▶ _PROBLEM DESCRIPTION_
Would you output all the data exactly as it stands?

▶ _EXCERPTED RECORDS_
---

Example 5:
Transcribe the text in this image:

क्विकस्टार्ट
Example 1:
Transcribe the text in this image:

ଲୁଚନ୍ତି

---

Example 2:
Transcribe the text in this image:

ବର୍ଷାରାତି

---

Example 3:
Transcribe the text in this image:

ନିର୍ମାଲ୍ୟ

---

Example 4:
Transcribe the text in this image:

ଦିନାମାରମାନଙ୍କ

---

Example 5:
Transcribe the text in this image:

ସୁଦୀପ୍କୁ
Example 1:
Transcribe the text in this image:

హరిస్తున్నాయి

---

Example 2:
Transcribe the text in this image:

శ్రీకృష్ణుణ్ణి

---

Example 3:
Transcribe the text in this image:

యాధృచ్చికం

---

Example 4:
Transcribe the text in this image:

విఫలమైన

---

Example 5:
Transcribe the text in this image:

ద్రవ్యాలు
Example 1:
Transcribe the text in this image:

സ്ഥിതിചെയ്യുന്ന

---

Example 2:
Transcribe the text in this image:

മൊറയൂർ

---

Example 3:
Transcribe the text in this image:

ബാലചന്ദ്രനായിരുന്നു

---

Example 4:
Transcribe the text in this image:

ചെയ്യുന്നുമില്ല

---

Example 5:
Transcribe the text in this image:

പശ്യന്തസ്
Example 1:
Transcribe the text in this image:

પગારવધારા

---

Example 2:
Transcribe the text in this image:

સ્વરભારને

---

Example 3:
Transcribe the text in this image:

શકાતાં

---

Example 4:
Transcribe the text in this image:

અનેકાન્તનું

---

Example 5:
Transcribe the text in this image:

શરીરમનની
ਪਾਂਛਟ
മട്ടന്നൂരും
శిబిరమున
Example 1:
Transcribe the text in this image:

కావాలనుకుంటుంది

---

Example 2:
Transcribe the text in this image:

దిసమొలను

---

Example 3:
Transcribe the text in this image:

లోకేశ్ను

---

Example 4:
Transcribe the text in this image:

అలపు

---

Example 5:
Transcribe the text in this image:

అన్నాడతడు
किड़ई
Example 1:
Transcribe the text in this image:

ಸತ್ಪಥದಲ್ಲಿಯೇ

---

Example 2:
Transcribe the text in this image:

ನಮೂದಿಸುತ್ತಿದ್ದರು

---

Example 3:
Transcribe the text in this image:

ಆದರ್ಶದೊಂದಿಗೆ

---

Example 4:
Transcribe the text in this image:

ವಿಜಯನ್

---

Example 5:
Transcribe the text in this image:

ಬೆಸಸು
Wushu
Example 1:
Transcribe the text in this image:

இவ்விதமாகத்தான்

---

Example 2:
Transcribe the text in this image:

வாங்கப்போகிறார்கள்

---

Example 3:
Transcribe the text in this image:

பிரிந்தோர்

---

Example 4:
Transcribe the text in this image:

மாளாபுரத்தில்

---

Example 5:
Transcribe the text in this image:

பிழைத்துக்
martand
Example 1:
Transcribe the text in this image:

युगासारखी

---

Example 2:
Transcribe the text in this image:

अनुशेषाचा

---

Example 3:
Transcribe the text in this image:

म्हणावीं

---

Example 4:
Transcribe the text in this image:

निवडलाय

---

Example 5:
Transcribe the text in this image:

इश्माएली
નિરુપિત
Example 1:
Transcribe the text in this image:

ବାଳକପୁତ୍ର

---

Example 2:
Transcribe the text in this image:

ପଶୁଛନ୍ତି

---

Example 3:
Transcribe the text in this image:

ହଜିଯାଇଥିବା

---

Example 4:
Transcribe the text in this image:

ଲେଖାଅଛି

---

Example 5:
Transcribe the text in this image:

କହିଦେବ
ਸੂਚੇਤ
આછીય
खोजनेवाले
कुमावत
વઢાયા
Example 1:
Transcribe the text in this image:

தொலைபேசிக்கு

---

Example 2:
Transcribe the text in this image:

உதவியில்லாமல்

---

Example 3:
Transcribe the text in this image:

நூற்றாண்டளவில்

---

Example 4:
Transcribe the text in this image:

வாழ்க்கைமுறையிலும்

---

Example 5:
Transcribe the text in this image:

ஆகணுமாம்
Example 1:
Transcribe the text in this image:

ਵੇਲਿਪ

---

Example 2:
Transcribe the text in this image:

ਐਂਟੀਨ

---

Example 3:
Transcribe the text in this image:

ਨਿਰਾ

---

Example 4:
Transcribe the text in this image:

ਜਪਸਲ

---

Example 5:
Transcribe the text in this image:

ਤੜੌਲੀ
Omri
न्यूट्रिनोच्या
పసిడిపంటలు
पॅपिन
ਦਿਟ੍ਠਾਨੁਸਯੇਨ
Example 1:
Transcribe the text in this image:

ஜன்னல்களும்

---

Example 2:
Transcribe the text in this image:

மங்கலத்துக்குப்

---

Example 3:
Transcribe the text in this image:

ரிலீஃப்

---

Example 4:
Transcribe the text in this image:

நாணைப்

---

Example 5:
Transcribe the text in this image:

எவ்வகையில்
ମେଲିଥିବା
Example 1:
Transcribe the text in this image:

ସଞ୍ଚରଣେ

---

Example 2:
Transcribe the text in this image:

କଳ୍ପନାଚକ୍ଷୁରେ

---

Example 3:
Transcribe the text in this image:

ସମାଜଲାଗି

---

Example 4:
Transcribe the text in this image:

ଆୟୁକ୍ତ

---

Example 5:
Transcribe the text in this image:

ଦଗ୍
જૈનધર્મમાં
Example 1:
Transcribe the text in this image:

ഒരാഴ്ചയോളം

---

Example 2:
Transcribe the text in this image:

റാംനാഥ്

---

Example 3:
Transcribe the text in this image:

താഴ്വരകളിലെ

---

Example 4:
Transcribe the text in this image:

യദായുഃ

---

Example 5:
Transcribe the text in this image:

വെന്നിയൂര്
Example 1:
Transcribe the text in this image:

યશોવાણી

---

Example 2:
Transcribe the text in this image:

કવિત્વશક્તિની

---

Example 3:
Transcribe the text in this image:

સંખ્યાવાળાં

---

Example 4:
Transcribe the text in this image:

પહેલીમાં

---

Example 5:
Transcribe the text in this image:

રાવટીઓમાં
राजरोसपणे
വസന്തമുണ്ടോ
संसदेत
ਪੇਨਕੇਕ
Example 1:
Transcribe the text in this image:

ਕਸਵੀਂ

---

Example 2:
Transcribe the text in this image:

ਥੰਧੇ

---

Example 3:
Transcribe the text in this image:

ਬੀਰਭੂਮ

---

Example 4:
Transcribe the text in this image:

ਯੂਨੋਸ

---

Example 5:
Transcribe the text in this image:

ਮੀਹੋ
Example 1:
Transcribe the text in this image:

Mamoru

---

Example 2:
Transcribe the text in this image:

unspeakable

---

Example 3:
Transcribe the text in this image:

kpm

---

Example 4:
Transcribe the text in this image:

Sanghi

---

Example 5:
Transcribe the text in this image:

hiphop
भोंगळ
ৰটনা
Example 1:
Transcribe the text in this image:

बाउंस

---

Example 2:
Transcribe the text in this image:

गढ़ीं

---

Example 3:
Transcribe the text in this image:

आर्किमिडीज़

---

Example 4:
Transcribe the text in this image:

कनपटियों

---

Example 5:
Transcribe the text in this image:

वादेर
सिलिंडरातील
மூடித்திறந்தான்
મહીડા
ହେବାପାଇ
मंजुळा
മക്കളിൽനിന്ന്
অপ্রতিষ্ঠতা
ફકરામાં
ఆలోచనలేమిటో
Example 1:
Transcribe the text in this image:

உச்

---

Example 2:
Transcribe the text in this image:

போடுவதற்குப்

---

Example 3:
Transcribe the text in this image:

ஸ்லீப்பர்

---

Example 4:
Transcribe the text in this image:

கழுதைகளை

▶ _TASK RESULT_
---

Example 5:
Transcribe the text in this image:

क्विकस्टार्ट
Example 1:
Transcribe the text in this image:

ଲୁଚନ୍ତି

---

Example 2:
Transcribe the text in this image:

ବର୍ଷାରାତି

---

Example 3:
Transcribe the text in this image:

ନିର୍ମାଲ୍ୟ

---

Example 4:
Transcribe the text in this image:

ଦିନାମାରମାନଙ୍କ

---

Example 5:
Transcribe the text in this image:

ସୁଦୀପ୍କୁ
Example 1:
Transcribe the text in this image:

హరిస్తున్నాయి

---

Example 2:
Transcribe the text in this image:

శ్రీకృష్ణుణ్ణి

---

Example 3:
Transcribe the text in this image:

యాధృచ్చికం

---

Example 4:
Transcribe the text in this image:

విఫలమైన

---

Example 5:
Transcribe the text in this image:

ద్రవ్యాలు
Example 1:
Transcribe the text in this image:

സ്ഥിതിചെയ്യുന്ന

---

Example 2:
Transcribe the text in this image:

മൊറയൂർ

---

Example 3:
Transcribe the text in this image:

ബാലചന്ദ്രനായിരുന്നു

---

Example 4:
Transcribe the text in this image:

ചെയ്യുന്നുമില്ല

---

Example 5:
Transcribe the text in this image:

പശ്യന്തസ്
Example 1:
Transcribe the text in this image:

પગારવધારા

---

Example 2:
Transcribe the text in this image:

સ્વરભારને

---

Example 3:
Transcribe the text in this image:

શકાતાં

---

Example 4:
Transcribe the text in this image:

અનેકાન્તનું

---

Example 5:
Transcribe the text in this image:

શરીરમનની
ਪਾਂਛਟ
മട്ടന്നൂരും
శిబిరమున
Example 1:
Transcribe the text in this image:

కావాలనుకుంటుంది

---

Example 2:
Transcribe the text in this image:

దిసమొలను

---

Example 3:
Transcribe the text in this image:

లోకేశ్ను

---

Example 4:
Transcribe the text in this image:

అలపు

---

Example 5:
Transcribe the text in this image:

అన్నాడతడు
किड़ई
Example 1:
Transcribe the text in this image:

ಸತ್ಪಥದಲ್ಲಿಯೇ

---

Example 2:
Transcribe the text in this image:

ನಮೂದಿಸುತ್ತಿದ್ದರು

---

Example 3:
Transcribe the text in this image:

ಆದರ್ಶದೊಂದಿಗೆ

---

Example 4:
Transcribe the text in this image:

ವಿಜಯನ್

---

Example 5:
Transcribe the text in this image:

ಬೆಸಸು
Wushu
Example 1:
Transcribe the text in this image:

இவ்விதமாகத்தான்

---

Example 2:
Transcribe the text in this image:

வாங்கப்போகிறார்கள்

---

Example 3:
Transcribe the text in this image:

பிரிந்தோர்

---

Example 4:
Transcribe the text in this image:

மாளாபுரத்தில்

---

Example 5:
Transcribe the text in this image:

பிழைத்துக்
martand
Example 1:
Transcribe the text in this image:

युगासारखी

---

Example 2:
Transcribe the text in this image:

अनुशेषाचा

---

Example 3:
Transcribe the text in this image:

म्हणावीं

---

Example 4:
Transcribe the text in this image:

निवडलाय

---

Example 5:
Transcribe the text in this image:

इश्माएली
નિરુપિત
Example 1:
Transcribe the text in this image:

ବାଳକପୁତ୍ର

---

Example 2:
Transcribe the text in this image:

ପଶୁଛନ୍ତି

---

Example 3:
Transcribe the text in this image:

ହଜିଯାଇଥିବା

---

Example 4:
Transcribe the text in this image:

ଲେଖାଅଛି

---

Example 5:
Transcribe the text in this image:

କହିଦେବ
ਸੂਚੇਤ
આછીય
खोजनेवाले
कुमावत
વઢાયા
Example 1:
Transcribe the text in this image:

தொலைபேசிக்கு

---

Example 2:
Transcribe the text in this image:

உதவியில்லாமல்

---

Example 3:
Transcribe the text in this image:

நூற்றாண்டளவில்

---

Example 4:
Transcribe the text in this image:

வாழ்க்கைமுறையிலும்

---

Example 5:
Transcribe the text in this image:

ஆகணுமாம்
Example 1:
Transcribe the text in this image:

ਵੇਲਿਪ

---

Example 2:
Transcribe the text in this image:

ਐਂਟੀਨ

---

Example 3:
Transcribe the text in this image:

ਨਿਰਾ

---

Example 4:
Transcribe the text in this image:

ਜਪਸਲ

---

Example 5:
Transcribe the text in this image:

ਤੜੌਲੀ
Omri
न्यूट्रिनोच्या
పసిడిపంటలు
पॅपिन
ਦਿਟ੍ਠਾਨੁਸਯੇਨ
Example 1:
Transcribe the text in this image:

ஜன்னல்களும்

---

Example 2:
Transcribe the text in this image:

மங்கலத்துக்குப்

---

Example 3:
Transcribe the text in this image:

ரிலீஃப்

---

Example 4:
Transcribe the text in this image:

நாணைப்

---

Example 5:
Transcribe the text in this image:

எவ்வகையில்
ମେଲିଥିବା
Example 1:
Transcribe the text in this image:

ସଞ୍ଚରଣେ

---

Example 2:
Transcribe the text in this image:

କଳ୍ପନାଚକ୍ଷୁରେ

---

Example 3:
Transcribe the text in this image:

ସମାଜଲାଗି

---

Example 4:
Transcribe the text in this image:

ଆୟୁକ୍ତ

---

Example 5:
Transcribe the text in this image:

ଦଗ୍
જૈનધર્મમાં
Example 1:
Transcribe the text in this image:

ഒരാഴ്ചയോളം

---

Example 2:
Transcribe the text in this image:

റാംനാഥ്

---

Example 3:
Transcribe the text in this image:

താഴ്വരകളിലെ

---

Example 4:
Transcribe the text in this image:

യദായുഃ

---

Example 5:
Transcribe the text in this image:

വെന്നിയൂര്
Example 1:
Transcribe the text in this image:

યશોવાણી

---

Example 2:
Transcribe the text in this image:

કવિત્વશક્તિની

---

Example 3:
Transcribe the text in this image:

સંખ્યાવાળાં

---

Example 4:
Transcribe the text in this image:

પહેલીમાં

---

Example 5:
Transcribe the text in this image:

રાવટીઓમાં
राजरोसपणे
വസന്തമുണ്ടോ
संसदेत
ਪੇਨਕੇਕ
Example 1:
Transcribe the text in this image:

ਕਸਵੀਂ

---

Example 2:
Transcribe the text in this image:

ਥੰਧੇ

---

Example 3:
Transcribe the text in this image:

ਬੀਰਭੂਮ

---

Example 4:
Transcribe the text in this image:

ਯੂਨੋਸ

---

Example 5:
Transcribe the text in this image:

ਮੀਹੋ
Example 1:
Transcribe the text in this image:

Mamoru

---

Example 2:
Transcribe the text in this image:

unspeakable

---

Example 3:
Transcribe the text in this image:

kpm

---

Example 4:
Transcribe the text in this image:

Sanghi

---

Example 5:
Transcribe the text in this image:

hiphop
भोंगळ
ৰটনা
Example 1:
Transcribe the text in this image:

बाउंस

---

Example 2:
Transcribe the text in this image:

गढ़ीं

---

Example 3:
Transcribe the text in this image:

आर्किमिडीज़

---

Example 4:
Transcribe the text in this image:

कनपटियों

---

Example 5:
Transcribe the text in this image:

वादेर
सिलिंडरातील
மூடித்திறந்தான்
મહીડા
ହେବାପାଇ
मंजुळा
മക്കളിൽനിന്ന്
অপ্রতিষ্ঠতা
ફકરામાં
ఆలోచనలేమిటో
Example 1:
Transcribe the text in this image:

உச்

---

Example 2:
Transcribe the text in this image:

போடுவதற்குப்

---

Example 3:
Transcribe the text in this image:

ஸ்லீப்பர்

---

Example 4:
Transcribe the text in this image:

கழுதைகளை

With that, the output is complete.